Questions that can’t be answered include: Where did this bird come from? Where is she headed, and how far? Mist nets give you snapshots in time. A recapture, though, is a powerful jolt of new information, showing a bird’s trajectory through time and space. Two points make a line. In her graduate fieldwork, Woodruff caught a bird in Chico that had been banded 600 miles away in Montana a month earlier. One bird banded in Chico showed up five days later at Pepperwood, 100 miles away. But such jolts are rare. The saw-whet in Zepeda’s hand is only the fourth recapture there this season, and both Bay Area stations have seen just one recapture from another site in eight years. (Three owls banded at Woodruff’s stations have turned up at other stations, all in 2022.) The stations aren’t catching a ton of owls; the most was 19, in 2023, and last year they caught only eight. In comparison, a station in British Columbia, along a narrow flyway between mountains and ocean, caught nearly 800 this fall.

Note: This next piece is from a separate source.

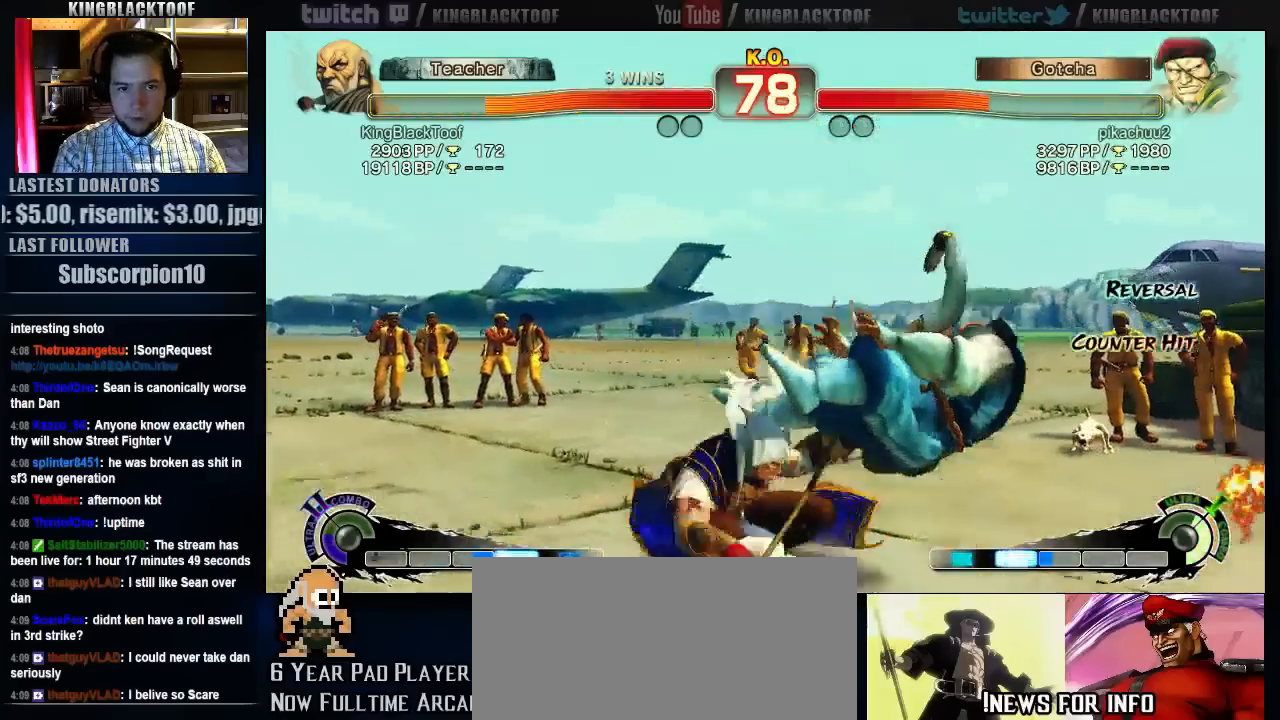
{"dt_ms": 1000, "buttons": [], "left_stick": "left"}
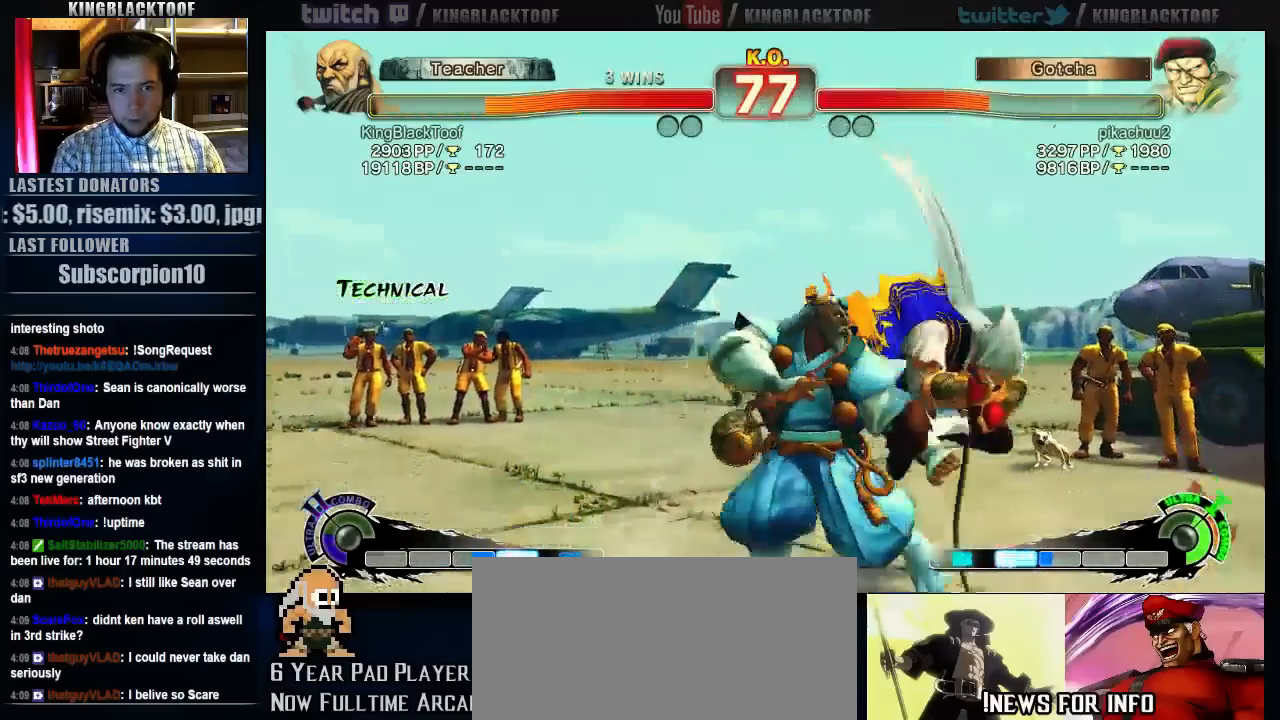
{"dt_ms": 500, "buttons": [], "left_stick": "center", "events": [[283, "left_stick", "center"]]}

But after eight years of dark nights in the woods, Woodruff at last has enough data to start digging into Bay Area trends. Unusually for migrations, the birds may be arriving in two peaks—a first flush in mid-October and a second in November. Maybe they are different age classes, with hatch-years arriving before older birds. Slowly she is teasing out their story.
“There just needs to be more work upstream of Julie,” says Weidensaul—meaning upstream in the migration paths. Tagging would also help fill out the story, bird by bird. Pepperwood is fundraising for a Motus station, a new technology using radar to sense tiny, cheap tags that is revolutionizing wildlife tracking. Woodruff hopes to do nest box studies. All the hatchlings could be tagged, overcoming banding stations’ gender gap. Then she could find out what the males are up to. But for now, banding is what is doable. “Unless you’re out there at night playing that lure and setting nets, you have no idea what’s passing through the night sky,” Weidensaul says. “Which I find really cool. There’s still so much we don’t know.”
It’s time to release the saw-whet. Sweeney takes her a few steps outside the bright circle of owl camp and stretches out his arm. Now headlamps are set to red light, to help the owl’s eyes acclimate to the night. He encourages her quietly. She blinks. She is calm. She does not leave. The headlamps are doused, and still she sits, eyes gleaming, under the stars.
At last she bursts up. Sweeney shines a light up into the trees. The owl perches on a branch—does this count as officially seeing a saw-whet in the wild?—and then she is gone. This fall Sweeney has been applying to grad schools, so he can keep studying the saw-whets with Woodruff. The cute virus is doing its work.